Page MenuHomePhabricator

Understanding first day: activate for Vietnamese Wikipedia
Closed, ResolvedPublic

Description

We are going to start recording data from Vietnamese Wikipedia into the EditorJourney schema, like we have done for Czech and Korean Wikipedias.

In order to start doing this, @kostajh needs to know the ID numbers of namespaces in Vietnamese Wikipedia that will be considered "sensitive" so that the URLs of page views in those namespaces can be obfuscated. This is the English version:

  • Article (0)
  • Article talk (1)
  • File (6)
  • File talk (7)
  • Portal (100)
  • Portal (101)
  • Draft (118)
  • Draft talk (119)

Here are the Vietnamese ones (that wiki doesn't have Draft ns.)

  • We need to find the equivalents to these in Vietnamese, which @Trizek-WMF can do. Maybe it will be helpful if @kostajh lists the ones we are using for Czech and Korean.
  • After @Trizek-WMF has those, @kostajh can turn this on. Let's set a tentative date of Thursday, January 17.
  • Then @nettrom_WMF and/or @MMiller_WMF can make sure that events are flowing correctly to the data lake with their obfuscations and everything.

Event Timeline

@Trizek-WMF -- thank you. Could you list the actual IDs of the namespaces that we should obfuscate?

They are the same as on your list. Other unusual namespaces are modules (828), utilities/gadgets (2300) and utilities/gadgets definition (2302).

They are the same as on your list.

@Trizek-WMF But not drafts, since that wiki doesn't have them.
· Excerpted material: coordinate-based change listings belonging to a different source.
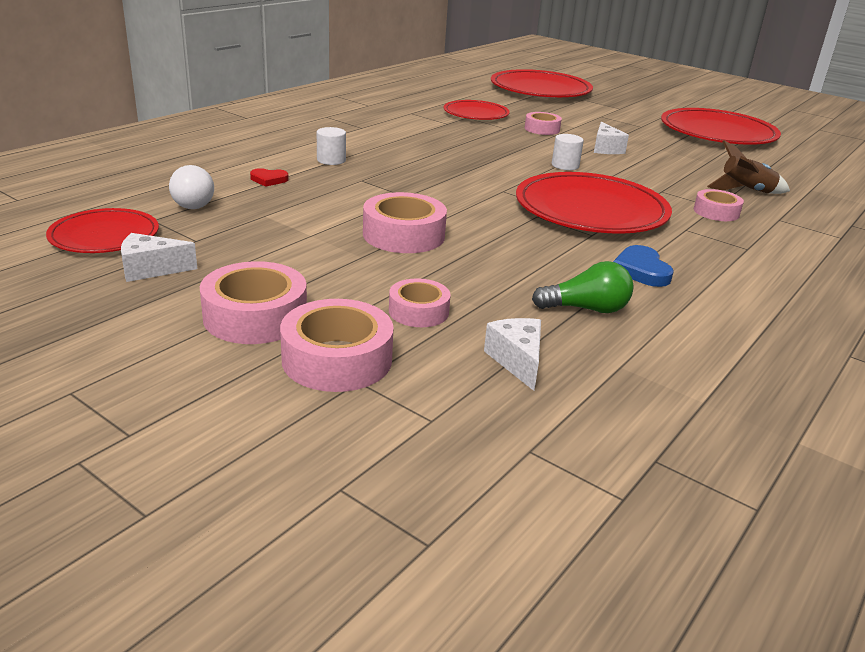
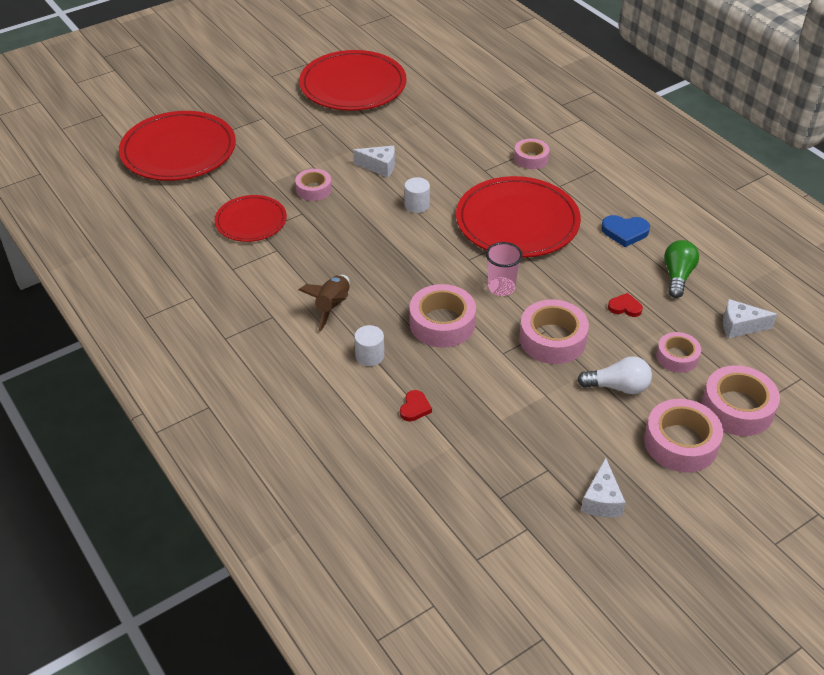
camera: 70 degrees left, 15 degrees up
(104, 236) = (531, 532): red plate -> none
(194, 202) = (462, 466): white light bulb -> white light bulb (617, 387)
(394, 184) = (442, 323): none -> pink tape
(470, 207) = (501, 288): none -> pink cup
(491, 274) = (625, 307): none -> red heart
(746, 191) = (493, 127): brown rocket -> brown rocket (332, 306)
In summary it's:

  • Article (0)
  • Article talk (1)
  • File (6)
  • File talk (7)
  • Portal (100)
  • Portal (101)

Change 484289 had a related patch set uploaded (by Kosta Harlan; owner: Kosta Harlan):
[operations/mediawiki-config@master] EditorJourney: Enable data collection for viwiki

https://gerrit.wikimedia.org/r/484289

@MMiller_WMF the patch to enable data collection is ready. Could we schedule it for tomorrow or Wednesday, in case any unforeseen problems arise, in which case Thursday would be the fallback date? If we wait until Thursday and there's an issue then we would have to wait until Monday to try again.

@kostajh -- let's schedule this for Wednesday.

I'm pinging the community about it.

let's schedule this for Wednesday.

Scheduled for the 10 AM PST SWAT window on Wednesday.

Change 484289 merged by jenkins-bot:
[operations/mediawiki-config@master] EditorJourney: Enable data collection for viwiki

https://gerrit.wikimedia.org/r/484289

Mentioned in SAL (#wikimedia-operations) [2019-01-16T17:18:16Z] <dcausse@deploy1001> Synchronized wmf-config/InitialiseSettings.php: EditorJourney: Enable data collection for viwiki T213348 (duration: 00m 52s)

I verified that there is data flowing into the Data Lake also from Vietnamese Wikipedia, with 57 events currently recorded. Closing this ticket as this work is now completed.